Hoosier Motor Club spokesman Greg Seiter said it is unusual for prices in Indiana to be significantly higher than the national average.

“I don’t know the rationale,” he said.

John Felmy, chief economist for the American Petroleum Institute, said part of the reason was because Indiana’s 7 percent sales tax causes escalating prices to rise even more. State Rep. Patrick Bauer, D-South Bend, last week proposed suspending taxes on gasoline this summer, but Republican negotiators never seriously considered it in the closing days of the General Assembly.

Felmy also said Indiana drivers, especially those in rural areas, hadn’t cut back on driving as much as people elsewhere.

“It seems it’s because people don’t have as much flexibility because they have to drive to work,” he said.

Felmy said part of the higher price was the higher cost of reformulated gasoline in northwest Indiana in the Chicago suburbs. He said he didn’t know why gas was so much less expensive in Evansville. He said the local costs of doing business and competition could be factors.
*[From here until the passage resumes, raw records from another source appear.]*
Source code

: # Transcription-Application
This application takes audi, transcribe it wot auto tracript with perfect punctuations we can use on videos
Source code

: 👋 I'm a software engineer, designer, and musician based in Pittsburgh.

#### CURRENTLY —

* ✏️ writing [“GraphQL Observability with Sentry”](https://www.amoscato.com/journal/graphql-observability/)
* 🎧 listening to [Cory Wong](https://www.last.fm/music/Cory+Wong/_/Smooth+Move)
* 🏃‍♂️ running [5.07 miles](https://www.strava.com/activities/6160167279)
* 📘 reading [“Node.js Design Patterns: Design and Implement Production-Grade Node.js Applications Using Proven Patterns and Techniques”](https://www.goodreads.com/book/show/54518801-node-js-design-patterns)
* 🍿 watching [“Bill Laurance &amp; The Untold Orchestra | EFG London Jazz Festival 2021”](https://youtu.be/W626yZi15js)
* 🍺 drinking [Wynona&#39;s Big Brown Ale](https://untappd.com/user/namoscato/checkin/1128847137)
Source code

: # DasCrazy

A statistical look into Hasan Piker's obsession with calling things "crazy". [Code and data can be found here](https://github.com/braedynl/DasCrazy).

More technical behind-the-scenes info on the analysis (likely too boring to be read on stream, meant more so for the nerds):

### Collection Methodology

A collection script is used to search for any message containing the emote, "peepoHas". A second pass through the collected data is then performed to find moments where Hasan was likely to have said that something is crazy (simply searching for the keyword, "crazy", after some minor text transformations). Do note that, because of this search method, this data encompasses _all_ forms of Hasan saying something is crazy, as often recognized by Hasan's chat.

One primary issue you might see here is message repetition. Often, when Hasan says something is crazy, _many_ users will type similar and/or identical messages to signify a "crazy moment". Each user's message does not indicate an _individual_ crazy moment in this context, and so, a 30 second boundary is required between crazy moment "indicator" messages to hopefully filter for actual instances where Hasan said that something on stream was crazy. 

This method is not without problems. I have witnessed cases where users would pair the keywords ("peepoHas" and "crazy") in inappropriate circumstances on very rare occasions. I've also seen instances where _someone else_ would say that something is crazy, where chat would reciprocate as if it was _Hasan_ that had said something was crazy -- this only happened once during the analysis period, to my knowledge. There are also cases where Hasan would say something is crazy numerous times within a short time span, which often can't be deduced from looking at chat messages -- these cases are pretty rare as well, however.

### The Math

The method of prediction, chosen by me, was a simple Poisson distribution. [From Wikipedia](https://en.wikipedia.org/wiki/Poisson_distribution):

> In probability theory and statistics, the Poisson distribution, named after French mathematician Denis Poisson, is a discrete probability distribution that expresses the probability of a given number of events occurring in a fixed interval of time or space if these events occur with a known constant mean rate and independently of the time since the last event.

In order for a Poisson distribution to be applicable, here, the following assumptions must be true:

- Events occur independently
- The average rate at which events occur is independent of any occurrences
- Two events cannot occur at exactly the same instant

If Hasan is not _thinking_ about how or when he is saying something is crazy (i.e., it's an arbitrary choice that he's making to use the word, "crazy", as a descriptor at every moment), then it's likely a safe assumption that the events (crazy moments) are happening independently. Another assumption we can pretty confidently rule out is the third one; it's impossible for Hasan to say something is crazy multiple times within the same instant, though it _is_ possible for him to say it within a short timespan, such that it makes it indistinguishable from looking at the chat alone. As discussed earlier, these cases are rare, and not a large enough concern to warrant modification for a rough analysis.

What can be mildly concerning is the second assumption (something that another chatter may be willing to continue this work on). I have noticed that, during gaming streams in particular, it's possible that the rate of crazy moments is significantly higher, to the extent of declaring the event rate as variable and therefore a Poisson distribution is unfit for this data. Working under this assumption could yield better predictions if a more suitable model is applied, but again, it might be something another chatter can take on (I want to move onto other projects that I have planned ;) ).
Many Indiana drivers are searching for ways to save on gas. Jason Lapadat, a 23-year-old who runs his own lawn-care service in South Bend, said he stays home more often, estimates he drives about half as much as normal.

“I just don’t go nowhere,” he said. “I sit at home and miss out on things.”

Lapadat said in recent weeks he’s raised the basic price of cutting a yard from $20 to $35 and so far he hasn’t lost any customers.

“They’ve been understanding,” he said.

Daniel Johnson, a 28-year-old construction worker from South Bend, said he drives his Ford Expedition sport utility vehicle much less than usual, sharing a Chrysler minivan with his wife instead. He also says he, his wife and their five children ride their bikes whenever they can.

“We get on the bikes three or four times a day and go to the park around the neighborhood or wherever,” he said. “I don’t drive unless I have to.”